6. A process according to claim 1, wherein said fuel is selected from the group consisting of aromatic hydrocarbons, aliphatic hydrocarbons, oils, petroleum derivatives, derivatives of vegetable origin, finely divided metallic fuels, and their mixtures.

7. A process according to claim 1, wherein the explosive obtained contains between 3% and 20% by weight of a fuel.

8. A process according to claim 1, wherein said gas is selected from the group consisting of air, nitrogen, oxygen and carbon dioxide.

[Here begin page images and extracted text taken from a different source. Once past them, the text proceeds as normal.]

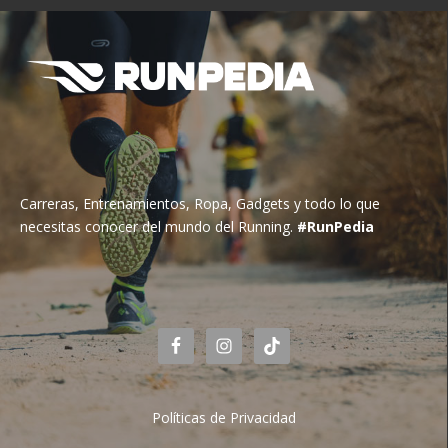
Carreras, Entrenamientos, Ropa, Gadgets y todo lo que
necesitas conocer del mundo del Running.
#RunPedia
Políticas de Privacidad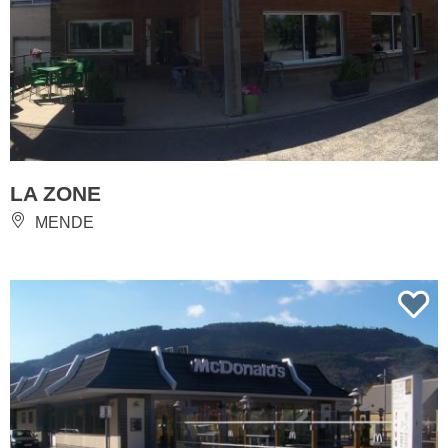
LA ZONE
MENDE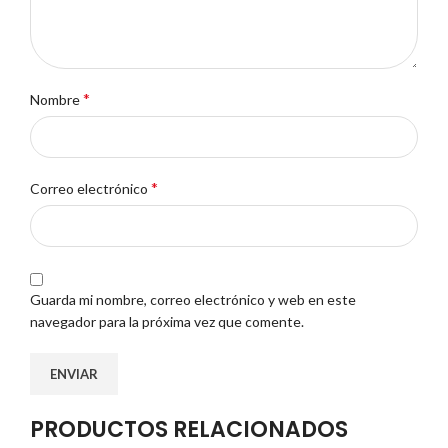
*
Nombre
*
Correo electrónico
Guarda mi nombre, correo electrónico y web en este
navegador para la próxima vez que comente.
PRODUCTOS RELACIONADOS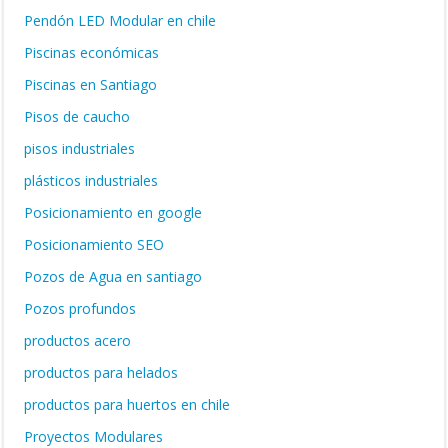
Pendón LED Modular en chile
Piscinas económicas
Piscinas en Santiago
Pisos de caucho
pisos industriales
plásticos industriales
Posicionamiento en google
Posicionamiento SEO
Pozos de Agua en santiago
Pozos profundos
productos acero
productos para helados
productos para huertos en chile
Proyectos Modulares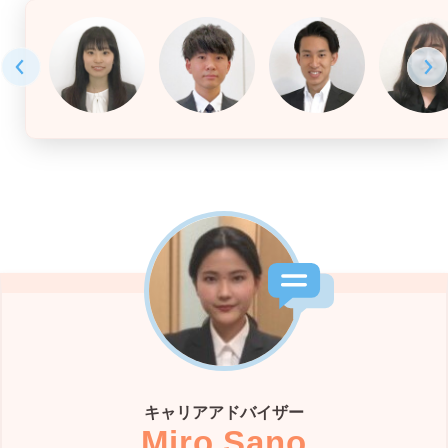
キャリアアドバイザー
Miro Sano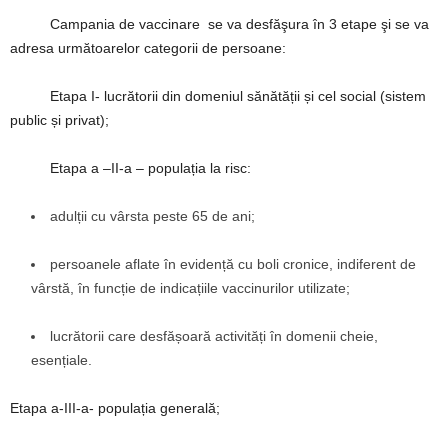
Campania de vaccinare se va desfăşura în 3 etape şi se va
adresa următoarelor categorii de persoane:
Etapa I- lucrătorii din domeniul sănătății și cel social (sistem
public și privat);
Etapa a –II-a – populația la risc:
adulții cu vârsta peste 65 de ani;
persoanele aflate în evidență cu boli cronice, indiferent de
vârstă, în funcție de indicațiile vaccinurilor utilizate;
lucrătorii care desfășoară activități în domenii cheie,
esențiale.
Etapa a-III-a- populația generală;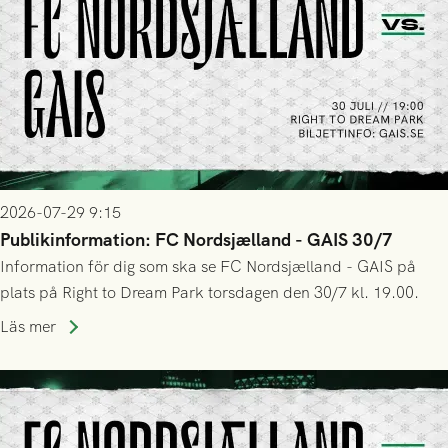
2026-07-29 9:15
Publikinformation: FC Nordsjælland - GAIS 30/7
Information för dig som ska se FC Nordsjælland - GAIS på
plats på Right to Dream Park torsdagen den 30/7 kl. 19.00.
Läs mer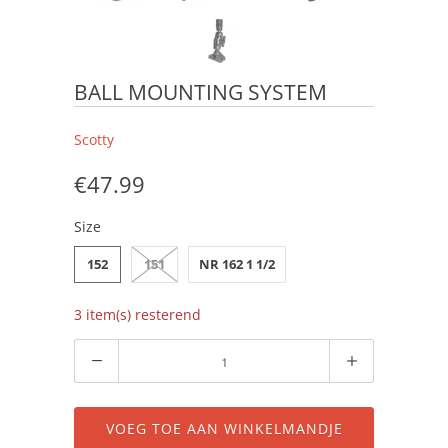
BALL MOUNTING SYSTEM
Scotty
€47.99
Size
152
151
NR 162 1 1/2
3 item(s) resterend
Aantal
VOEG TOE AAN WINKELMANDJE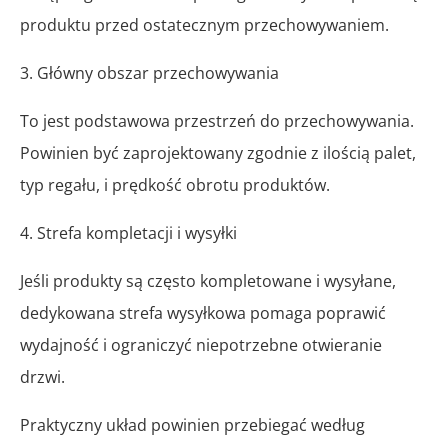
produktu przed ostatecznym przechowywaniem.
3. Główny obszar przechowywania
To jest podstawowa przestrzeń do przechowywania.
Powinien być zaprojektowany zgodnie z ilością palet,
typ regału, i prędkość obrotu produktów.
4. Strefa kompletacji i wysyłki
Jeśli produkty są często kompletowane i wysyłane,
dedykowana strefa wysyłkowa pomaga poprawić
wydajność i ograniczyć niepotrzebne otwieranie
drzwi.
Praktyczny układ powinien przebiegać według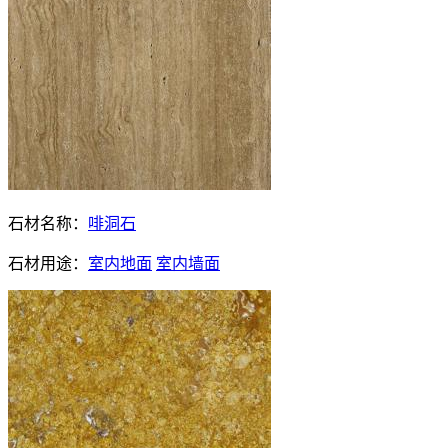
石材名称：
啡洞石
石材用途：
室内地面
室内墙面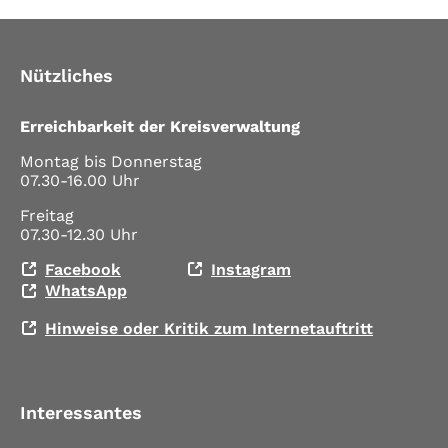
Nützliches
Erreichbarkeit der Kreisverwaltung
Montag bis Donnerstag
07.30-16.00 Uhr
Freitag
07.30-12.30 Uhr
Facebook
Instagram
WhatsApp
Hinweise oder Kritik zum Internetauftritt
Interessantes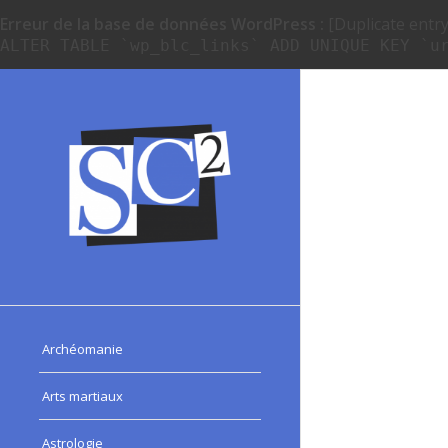
Erreur de la base de données WordPress :
[Duplicate entry 
ALTER TABLE `wp_blc_links` ADD UNIQUE KEY `u
Archéomanie
Arts martiaux
Astrologie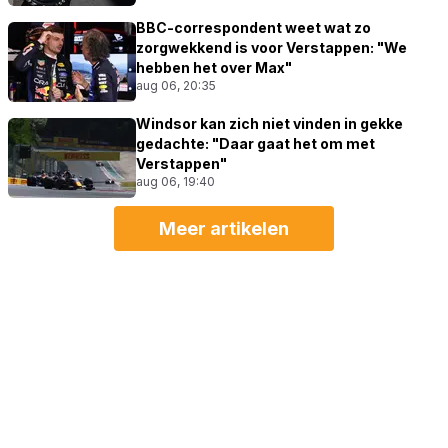
BBC-correspondent weet wat zo
zorgwekkend is voor Verstappen: "We
hebben het over Max"
aug 06, 20:35
Windsor kan zich niet vinden in gekke
gedachte: "Daar gaat het om met
Verstappen"
aug 06, 19:40
Meer artikelen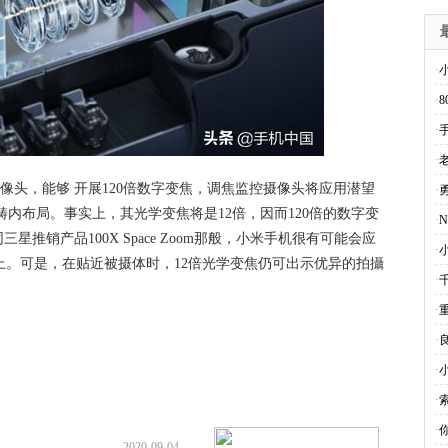
·
·
·
·
摄像头，能够 开展120倍数字变焦，调焦监控摄像头将应用潜望
·
内布局。事实上，其光学变焦将是12倍，因而120倍的数字变
·
N
推销产品100X Space Zoom那般，小米手机很有可能会应
·
机上。可是，在贴近被摄体时，12倍光学变焦仍可出示优异的拍攝
·
·
·
·
·
·
2020-09-04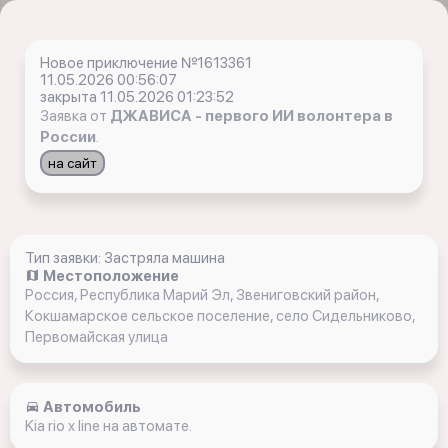
Новое приключение №1613361
11.05.2026 00:56:07
закрыта 11.05.2026 01:23:52
Заявка от
ДЖАВИСА - первого ИИ волонтера в
России
.
на сайт
Тип заявки: Застряла машина
Местоположение
Россия, Республика Марий Эл, Звениговский район,
Кокшамарское сельское поселение, село Сидельниково,
Первомайская улица
Автомобиль
Kia rio x line на автомате.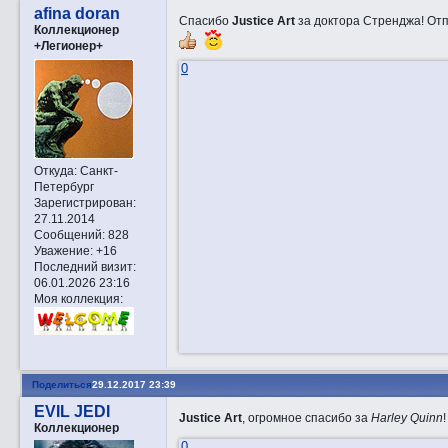
afina doran
Спасибо
Justice Art
за доктора Стренджа! Отп
Коллекционер
+Легионер+
0
Откуда:
Санкт-
Петербург
Зарегистрирован
:
27.11.2014
Сообщений:
828
Уважение:
+16
Последний визит:
06.01.2026 23:16
Моя коллекция:
Поделиться
29.12.2017 23:39
EVIL JEDI
Justice Art
, огромное спасибо за
Harley Quinn
Коллекционер
0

9. A process according to claim 1, wherein the volumetric ratio between said gas stream and said mixture composed by said water based oxidizer product and said fuel is comprised between 0.05 and 5.

10. A process according to claim 1, which further includes the addition of a solution for stabilizing gas bubbles.

11. A process according to claim 10, wherein said solution for stabilizing gas bubbles is selected from the group consisting of solutions or dispersions of surfactants, proteins, polymers and derivatives thereof.

12. A process according to claim 10, wherein the explosive manufactured contains up to 5% by weight with respect to the explosive, of a solution for stabilizing gas bubbles.

13. An installation for “in situ” manufacturing of water based explosives, according to the process of any one of claims 1 to 12, which contains at least:a mixer; a tank for the storage of the water based oxidizer product; a pump flow connecting said tank for the storage of the water based oxidizer product to the mixer; a tank for the storage of the fuel; a pump flow connecting said tank for the storage of the fuel to the mixer; a gaseous reserve of gas operatively connected to the mixer; and a gas flow regulating device.

14. An installation according to claim 13, which further contains a tank for the storage of a solution for stabilizing gas bubbles and a pump flow connecting said tank for the storage of the solution for stabilizing gas bubbles to the mixer.

15. An installation according to any one of claims 13 or 14, wherein said mixer is a dynamic type mixer.

16. An installation according to any one of claims 13 or 14, wherein said mixer is a discontinuous mixer.

17. An installation according to any one of claims 13 to 16, said installation being placed on a borehole loading truck.